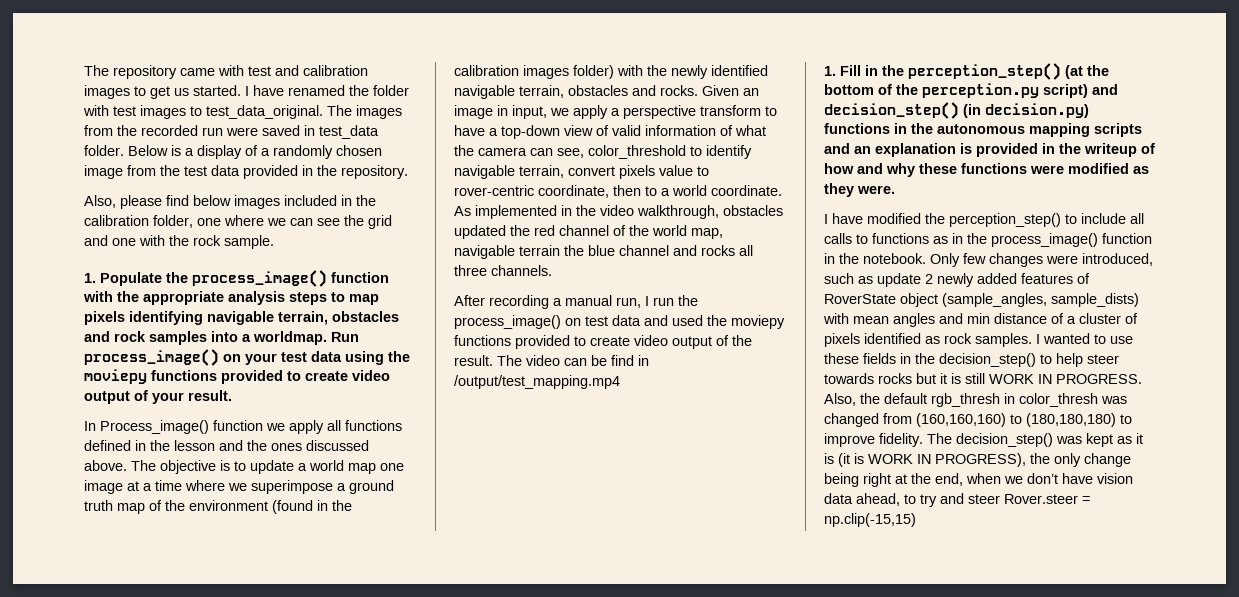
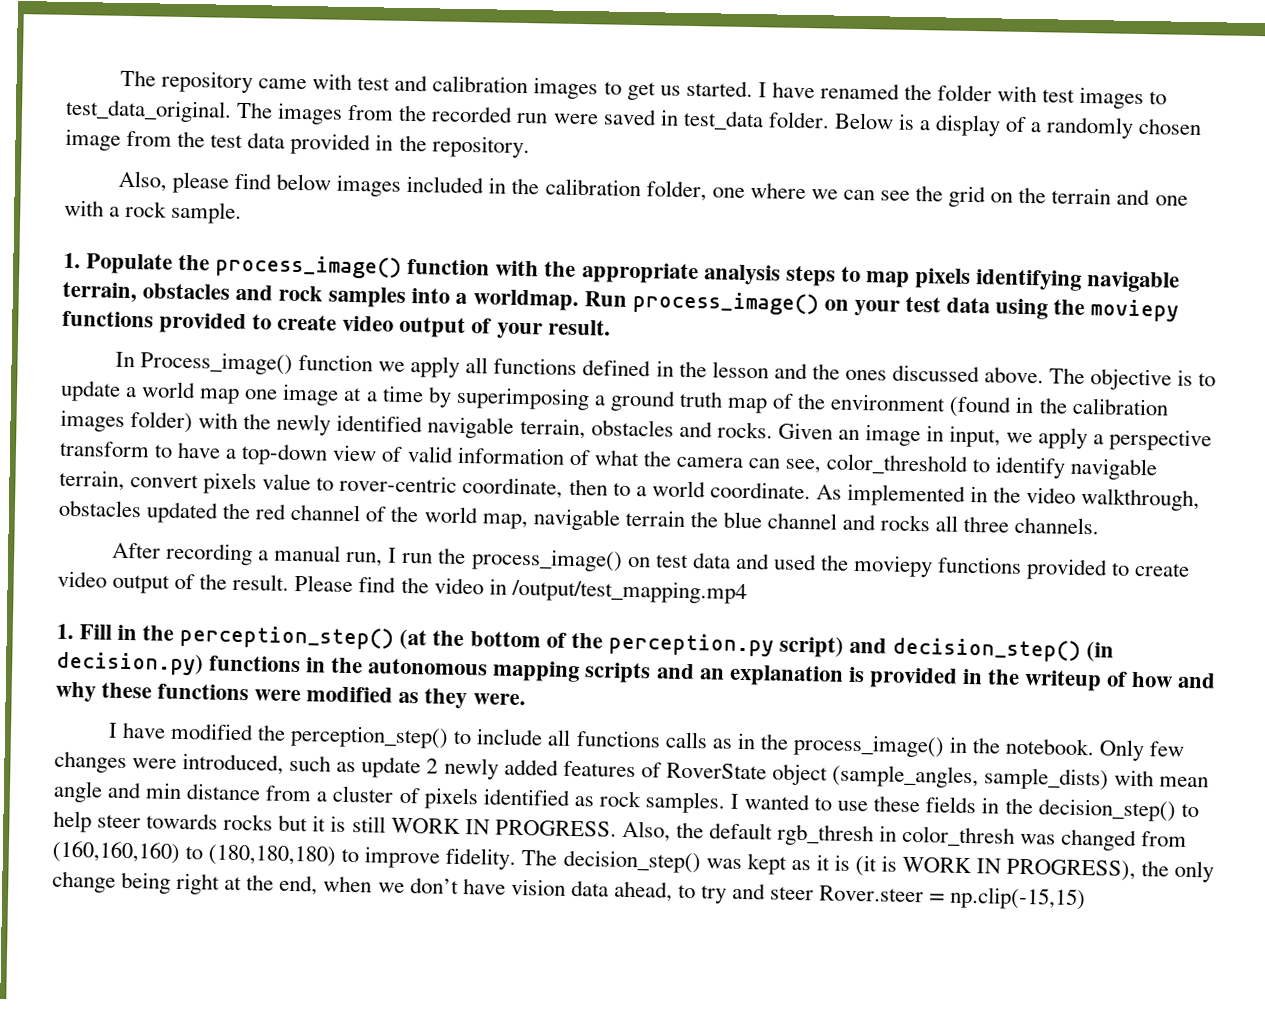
(392, 222) none -> [990,186,1112,205] on the terrain
[169,235,189,246] the -> [109,206,121,217] a
[185,480,333,494] where we superimpose -> [427,386,590,411] by superimposing
[497,355,634,366] The video can be find -> [294,574,484,595] Please find the video
[824,233,929,244] calls to functions -> [575,730,708,749] functions calls
[1102,233,1152,244] function -> (945, 745) none
[893,313,935,327] angles -> [53,780,103,803] angle
[1051,313,1064,324] of -> [265,785,313,802] from

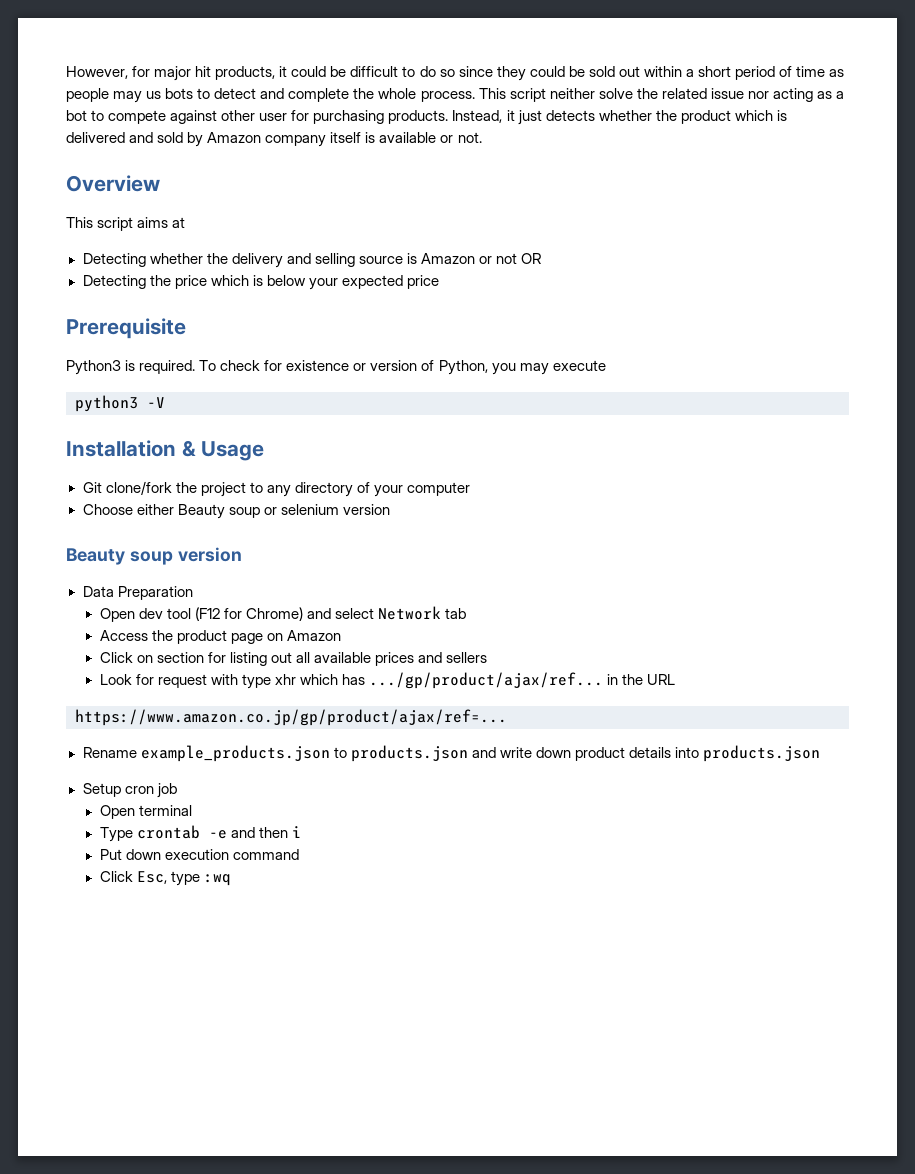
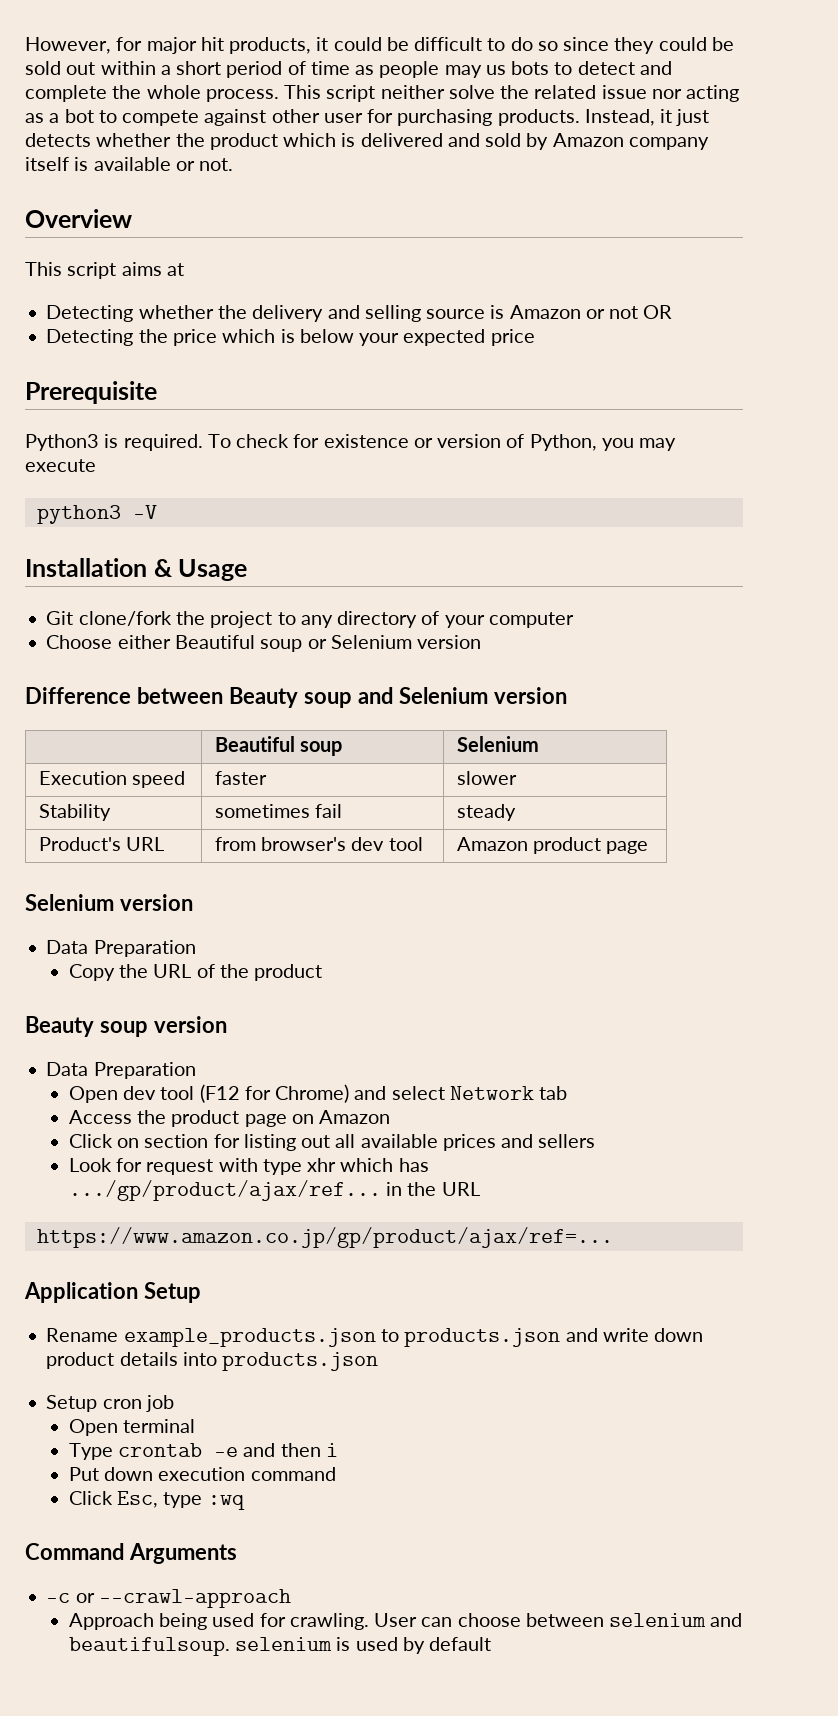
[177,504,390,519] Beauty soup or selenium version -> [174,635,482,652] [25,687,567,708] [214,736,343,756] [456,736,539,752] [38,771,186,788] [214,771,267,785] [456,771,517,785] [38,804,111,821] [214,804,343,818] [456,804,516,821] [38,837,165,851] [214,837,423,851] [456,837,649,854] [25,894,193,911] [46,940,196,957] [68,964,323,981] Beautiful soup or Selenium version // Difference between Beauty soup and Selenium version // | Beautiful soup | Selenium // Execution speed | faster | slower // Stability | sometimes fail | steady // Product's URL | from browser's dev tool | Amazon product page // Selenium version // Data Preparation // Copy the URL of the product
(507, 717) none -> [24,1282,201,1303] // Application Setup
(231, 880) none -> [25,1543,237,1564] [46,1589,291,1608] [68,1613,743,1630] [68,1637,492,1656] // Command Arguments // -c or --crawl-approach // Approach being used for crawling. User can choose between selenium and beautifulsoup. selenium is used by default

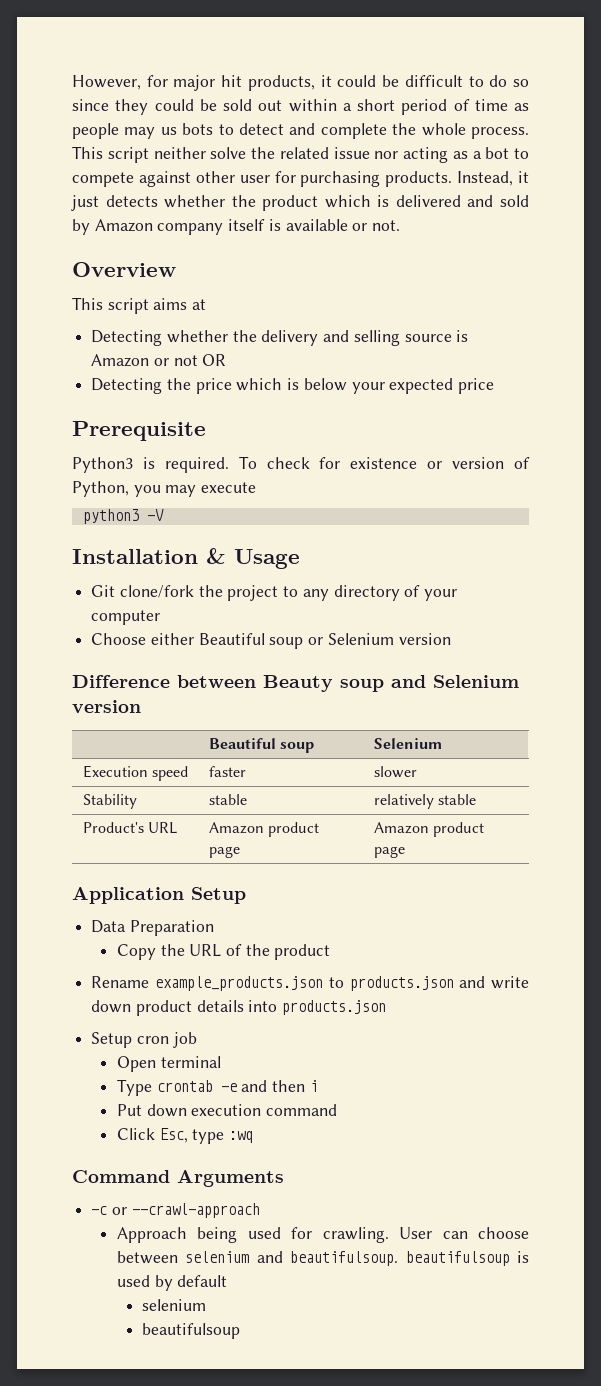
[214,804,343,818] [456,804,516,821] sometimes fail | steady -> [208,794,247,805] [373,794,477,809] stable | relatively stable
[214,837,423,851] from browser's dev tool -> [208,822,320,837] [208,846,240,858] Amazon product page
[25,894,193,911] Selenium version -> [72,887,246,904] Application Setup
[25,1016,227,1037] [46,1062,196,1079] [68,1084,568,1103] [68,1110,391,1127] [68,1134,596,1151] [68,1158,429,1175] [68,1180,480,1201] [36,1227,613,1248] [24,1282,201,1303] // Beauty soup version // Data Preparation // Open dev tool (F12 for Chrome) and select Network tab // Access the product page on Amazon // Click on section for listing out all available prices and sellers // Look for request with type xhr which has .../gp/product/ajax/ref... in the URL // https://www.amazon.co.jp/gp/product/ajax/ref=... // Application Setup -> (331, 952) none
[235,1637,333,1651] selenium -> [405,1251,510,1266] beautifulsoup
(492, 1644) none -> [142,1299,207,1311] [142,1323,241,1339] // selenium // beautifulsoup

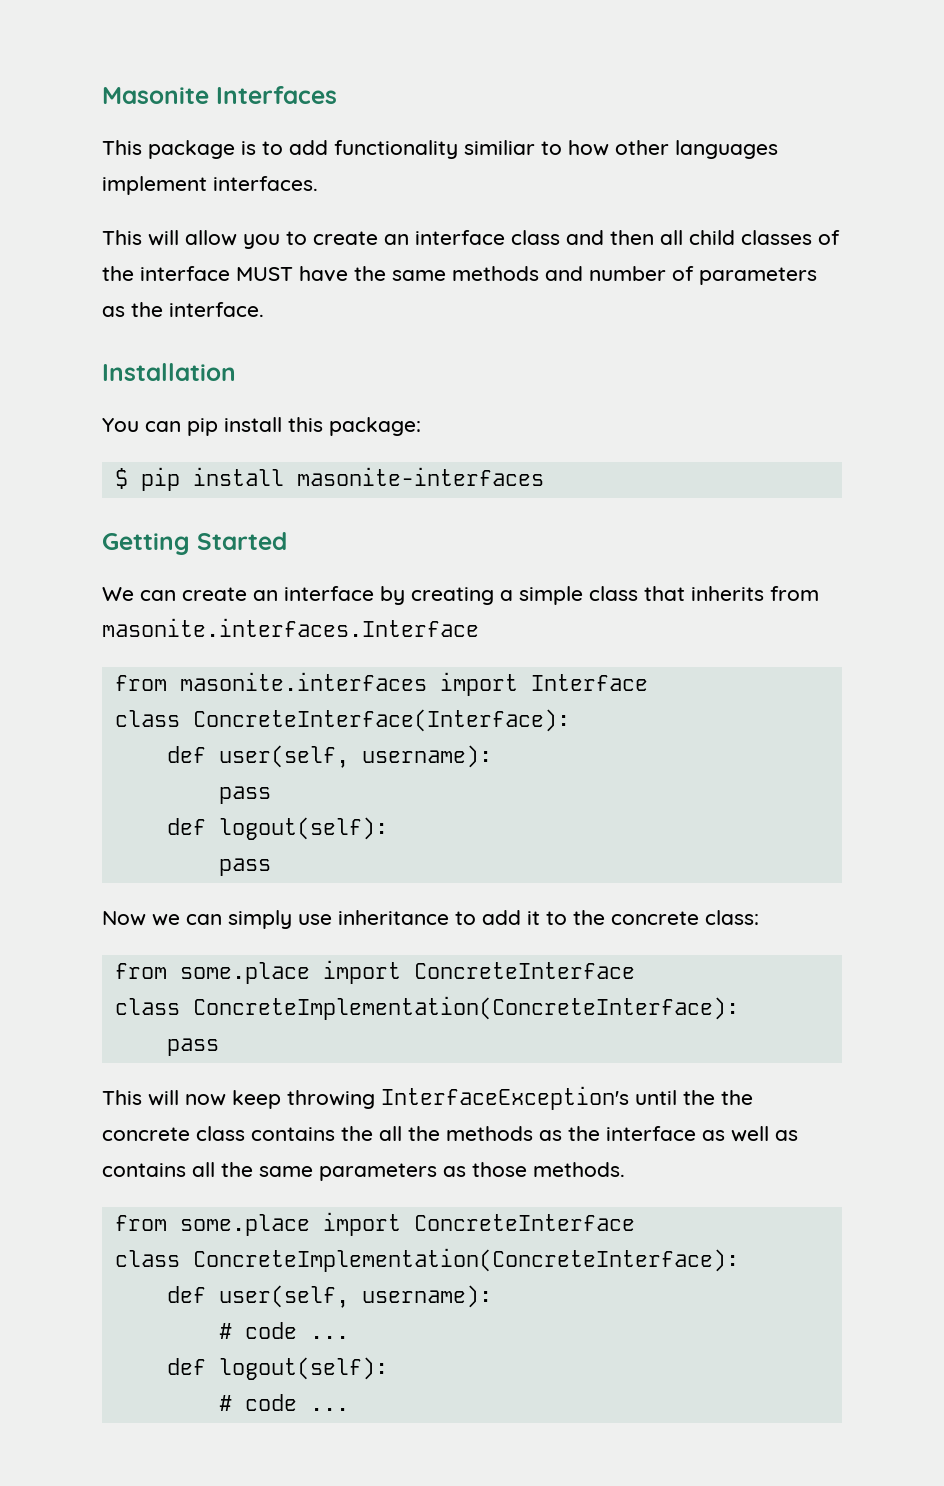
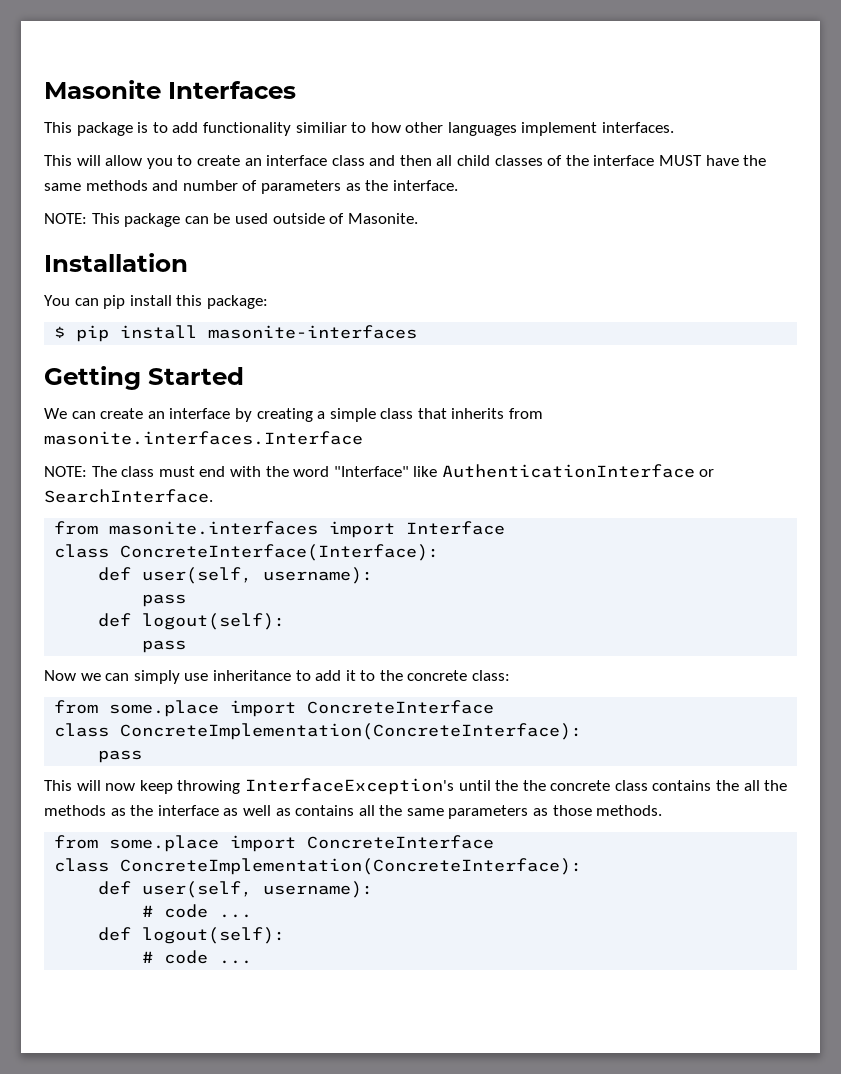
(264, 309) none -> [44,213,418,227] // NOTE: This package can be used outside of Masonite.
(479, 627) none -> [44,464,715,478] [44,489,213,503] // NOTE: The class must end with the word "Interface" like AuthenticationInterface or SearchInterface.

··········

The response must consist of the entries above exactly as they stand, minus any pictures.

(392, 222) none -> [990,186,1112,205] on the terrain
[169,235,189,246] the -> [109,206,121,217] a
[185,480,333,494] where we superimpose -> [427,386,590,411] by superimposing
[497,355,634,366] The video can be find -> [294,574,484,595] Please find the video
[824,233,929,244] calls to functions -> [575,730,708,749] functions calls
[1102,233,1152,244] function -> (945, 745) none
[893,313,935,327] angles -> [53,780,103,803] angle
[1051,313,1064,324] of -> [265,785,313,802] from

[177,504,390,519] Beauty soup or selenium version -> [174,635,482,652] [25,687,567,708] [214,736,343,756] [456,736,539,752] [38,771,186,788] [214,771,267,785] [456,771,517,785] [38,804,111,821] [214,804,343,818] [456,804,516,821] [38,837,165,851] [214,837,423,851] [456,837,649,854] [25,894,193,911] [46,940,196,957] [68,964,323,981] Beautiful soup or Selenium version // Difference between Beauty soup and Selenium version // | Beautiful soup | Selenium // Execution speed | faster | slower // Stability | sometimes fail | steady // Product's URL | from browser's dev tool | Amazon product page // Selenium version // Data Preparation // Copy the URL of the product
(507, 717) none -> [24,1282,201,1303] // Application Setup
(231, 880) none -> [25,1543,237,1564] [46,1589,291,1608] [68,1613,743,1630] [68,1637,492,1656] // Command Arguments // -c or --crawl-approach // Approach being used for crawling. User can choose between selenium and beautifulsoup. selenium is used by default

[214,804,343,818] [456,804,516,821] sometimes fail | steady -> [208,794,247,805] [373,794,477,809] stable | relatively stable
[214,837,423,851] from browser's dev tool -> [208,822,320,837] [208,846,240,858] Amazon product page
[25,894,193,911] Selenium version -> [72,887,246,904] Application Setup
[25,1016,227,1037] [46,1062,196,1079] [68,1084,568,1103] [68,1110,391,1127] [68,1134,596,1151] [68,1158,429,1175] [68,1180,480,1201] [36,1227,613,1248] [24,1282,201,1303] // Beauty soup version // Data Preparation // Open dev tool (F12 for Chrome) and select Network tab // Access the product page on Amazon // Click on section for listing out all available prices and sellers // Look for request with type xhr which has .../gp/product/ajax/ref... in the URL // https://www.amazon.co.jp/gp/product/ajax/ref=... // Application Setup -> (331, 952) none
[235,1637,333,1651] selenium -> [405,1251,510,1266] beautifulsoup
(492, 1644) none -> [142,1299,207,1311] [142,1323,241,1339] // selenium // beautifulsoup

(264, 309) none -> [44,213,418,227] // NOTE: This package can be used outside of Masonite.
(479, 627) none -> [44,464,715,478] [44,489,213,503] // NOTE: The class must end with the word "Interface" like AuthenticationInterface or SearchInterface.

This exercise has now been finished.